Texto fornecido:
==*==
Um livro e uma terapeuta ensinaram-lhes uma primeira de várias coisas: “Ter o apoio dos pais faz toda a diferença para estas pessoas no futuro”, diz Isolda Atayde numa entrevista ao PÚBLICO. A activista — que deixou o trabalho de contabilista a tempo inteiro — dedica-se agora a partilhar a sua experiência e todo o tipo de informação útil na sua página no Facebook e em encontros internacionais, como o realizado este mês em Lisboa.

Na 5.ª Conferência Internacional de Associações de Pais de LGBT (Lésbicas, Gays, Bissexuais, Travestis, Transexuais e Transgéneros) — organizada nos dias 10, 11 e 12 de Outubro pela Amplos (Associação de Mães e Pais pela Liberdade de Orientação Sexual e identidade de género) — Isolda Atayde partilhou o seu testemunho. A associação portuguesa diz que foi a primeira vez que o tema das crianças de género diverso foi tratado em Portugal.

A história de Isolda Atayde é tanto sua, como do rapaz que deu à luz, há sete anos, diz. Com pouco mais de dois anos, a criança rejeitava brinquedos masculinos, só queria bonecas e escondia-se nos armários para vestir saias e vestidos. Sentia vergonha e chorava quando lhe diziam e insistiam que era um rapaz. Um dia, com apenas três anos e meio, disse à mãe: “Eu sei que nasci menino, mas sou uma menina e quero ser uma menina.”

Até esse dia, Isolda e o marido travavam batalhas diárias a tentar contrariar a criança. “Quando não temos informação, temos medo”, sublinha Isolda. “Quando alcançamos a informação e adquirimos conhecimentos sobre o tema, conquistamos uma grande calma interior, aprendemos a apoiar verdadeiramente a nossa criança. O apoio existe sempre, mas é preciso ter informação para não ter medo.”

Acima da incompreensão
Com quatro anos, a criança escolheu um nome de menina. Sentia-se melhor quando a deixavam ser como a personagem com que se identificava sempre nos filmes da Disney: uma “princesa” e nunca um “príncipe”. A criança pôs de lado todas as roupas de rapaz e deixou crescer o cabelo. Primeiro, apenas no espaço da família, onde os avós a aceitam como ela é, embora com “dificuldade em entender o assunto — o transgenderismo”. “O amor pela neta é maior que essa incompreensão. Às vezes, ficam um pouco confusos, mas amam-na como ela é”, diz Isolda.
==*==
Requisito:
Responda com base no texto fornecido:
(a) Que trabalho deixou Isolda Atayde?
(b) Em que dias foi organizada a 5.ª Conferência Internacional de Associações de Pais de LGBT?
(c) Com que idade a criança escolheu um nome de menina?
==*==
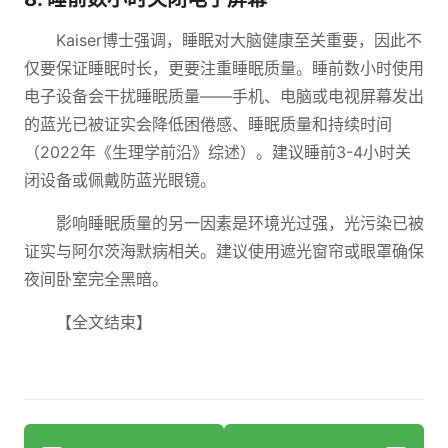
Kaiser博士强调，睡眠对大脑健康至关重要，因此不
仅要保证睡眠时长，更要注重睡眠质量。睡前数小时使用
电子设备会干扰睡眠质量——手机、电脑或电视屏幕发出
的蓝光已被证实会降低困倦感、睡眠质量和持续时间
（2022年《生理学前沿》综述）。建议睡前3-4小时关
闭设备或佩戴防蓝光眼镜。
影响睡眠质量的另一因素是环境光过强，光污染已被
证实与阿尔茨海默病相关。建议使用遮光窗帘或眼罩确保
夜间卧室完全黑暗。
【全文结束】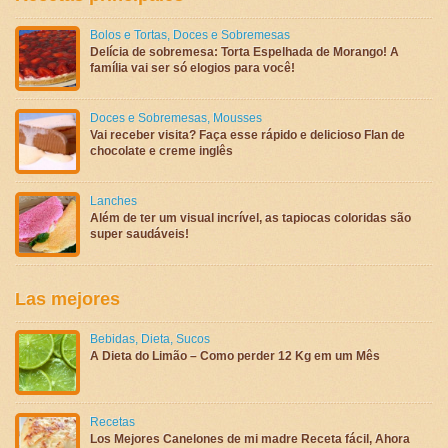
Bolos e Tortas
,
Doces e Sobremesas
Delícia de sobremesa: Torta Espelhada de Morango! A
família vai ser só elogios para você!
Doces e Sobremesas
,
Mousses
Vai receber visita? Faça esse rápido e delicioso Flan de
chocolate e creme inglês
Lanches
Além de ter um visual incrível, as tapiocas coloridas são
super saudáveis!
Las mejores
Bebidas
,
Dieta
,
Sucos
A Dieta do Limão – Como perder 12 Kg em um Mês
Recetas
Los Mejores Canelones de mi madre Receta fácil, Ahora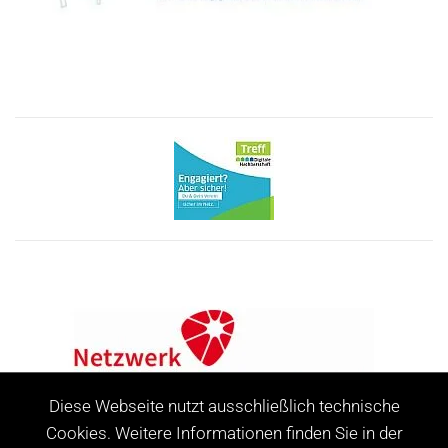
Diese Webseite nutzt ausschließlich technische
Cookies. Weitere Informationen finden Sie in der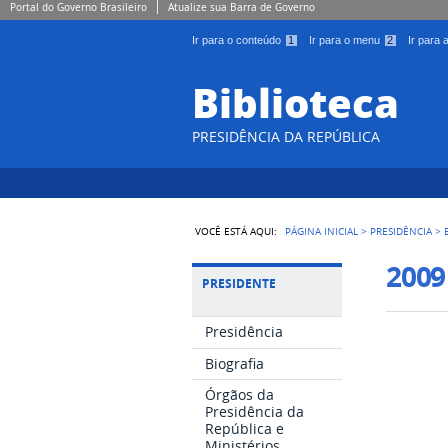
Portal do Governo Brasileiro
Atualize sua Barra de Governo
Ir para o conteúdo
1
Ir para o menu
2
Ir para
Biblioteca
PRESIDÊNCIA DA REPÚBLICA
VOCÊ ESTÁ AQUI:
PÁGINA INICIAL
>
PRESIDÊNCIA
>
2009
PRESIDENTE
Presidência
Biografia
Órgãos da
Presidência da
República e
Ministérios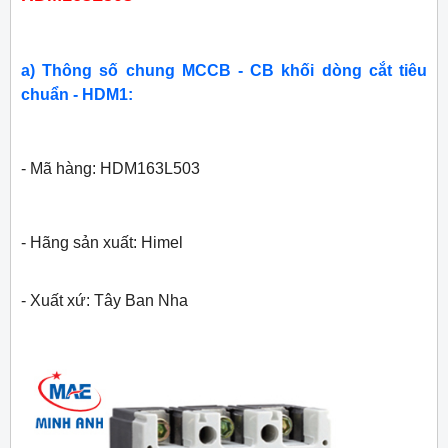
a) Thông số chung MCCB - CB khối dòng cắt tiêu
chuẩn - HDM1:
- Mã hàng: HDM163L503
- Hãng sản xuất: Himel
- Xuất xứ: Tây Ban Nha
==*==
Caixa de resposta:
(a) O trabalho de contabilista a tempo inteiro.
(b) Nos dias 10, 11 e 12 de Outubro.
(c) Com quatro anos.